Der französische Staatspräsident Emmanuel Macron empfängt den damaligen Präsidenten Gabuns, Ali Bongo, im Juni 2023 in Paris | Bild: picture alliance / NurPhoto | Andrea Savorani Neri

Staatsstreiche in Westafrika: Wer profitiert?

Seit 2020 kam es in fünf afrikanischen Ländern im französischen Einflussbereich zu gewaltsamen Machtwechseln durch das Militär. Frankreich verliert seither massiv an Einfluss in einer Region, die es jahrzehntelang – vor allem finanziell – dominierte. Mehrere der Putschisten wurden von den USA ausgebildet. Wer profitiert und in welche Richtung entwickelt sich die Region?

PAUL SOLDAN, 4. Dezember 2023, 0 Kommentare, PDF

Frankreich blickt in Afrika auf eine lange Kolonialgeschichte zurück, die Mitte des 19. Jahrhunderts begann und nicht mit der Unabhängigkeit der ehemaligen Kolonien ab Ende der 1950er Jahre endete. Bis in die Gegenwart befindet sich Françafrique – also Frankreichs Einflusssphäre, die sich über die ehemaligen französischsprachigen Kolonien erstreckt – unter einer Art neokolonialer Kontrolle der Grande Nation.

Wie ein Brief des damaligen französischen Finanzministers Michel Debré vom Juli 1960 an seinen Amtskollegen aus Gabun zeigt, hatte Frankreich damals das zentralafrikanische Land nur gegen spezielle Handelsverträge in die Unabhängigkeit entlassen. Mit diesen Verträgen sicherte sich Frankreich einen Sonderzugang zu „strategischen und rüstungsrelevanten Rohstoffen“ wie Erdöl, Gas, Kohle, Uran, Beryllium, Lithium oder Thorium. Identische Abkommen wurden auch mit anderen ehemaligen Kolonien getroffen. Bis heute bezieht Frankreich diese Rohstoffe teils zu einem Drittel der üblichen Weltmarktpreise. „Dadurch, dass wir unter Weltmarktpreisen nach Frankreich exportieren, verlieren wir weit mehr, als wir [in Form von Entwicklungshilfe] zurückbekommen“, sagte dazu vor einigen Jahren Mamadou Koulibaly, ehemaliger Finanzminister und Präsident der Nationalversammlung der Elfenbeinküste.

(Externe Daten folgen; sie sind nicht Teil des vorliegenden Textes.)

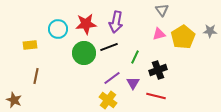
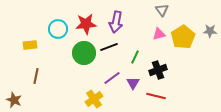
yellow cross: moved 14 px left, 1 px up; rotated 18 degrees clockwise
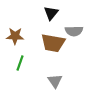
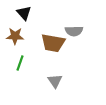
black triangle: moved 27 px left; rotated 21 degrees counterclockwise
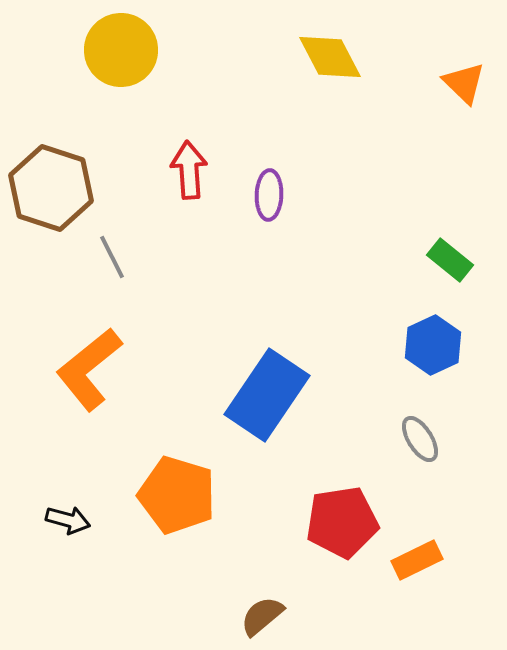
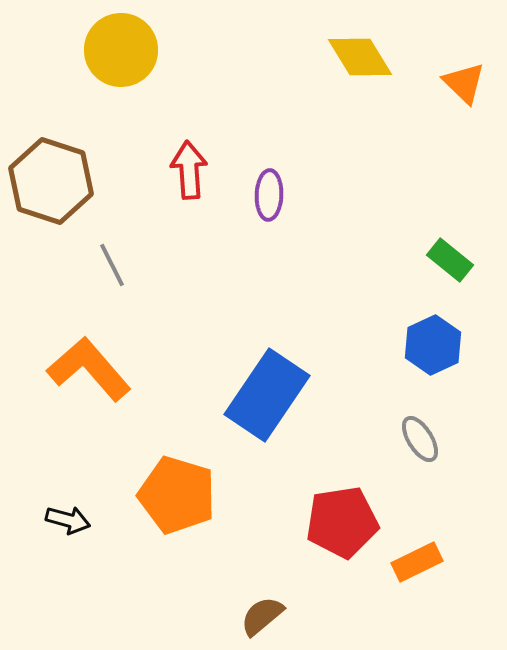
yellow diamond: moved 30 px right; rotated 4 degrees counterclockwise
brown hexagon: moved 7 px up
gray line: moved 8 px down
orange L-shape: rotated 88 degrees clockwise
orange rectangle: moved 2 px down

In diesen Kooperationsvereinbarungen wurde auch ein Rahmen für mögliche militärische Interventionen geschaffen, indem Frankreich die Legitimation erhielt, Truppen in Françafrique zu unterhalten.

Der eigentliche Hebel der wirtschaftlichen und finanziellen Kontrolle ist aber die Währung: der CFA-Franc (Franc de la Coopération Financière en Afrique). Mit einem Wechselkurs von 656 Franc ist dieser fest an den Euro gebunden. Mit je einer Zentralbank in Dakar (Senegal) sowie in Yaoundé (Kamerun) wird er in Westafrika von acht und in Zentralafrika von sechs Staaten benutzt. In beiden Zentralbanken sitzt jeweils ein französischer Vertreter mit Vetorecht. Zudem wird die Währung in Frankreich gedruckt, nur Frankreich hat das Recht auf Auf- oder Abwertungen und obendrein liegen 50 Prozent der Währungsreserven in Frankreich. Dadurch besitzt Frankreich faktisch die Hoheit über die Geldpolitik aller 14 CFA-Länder.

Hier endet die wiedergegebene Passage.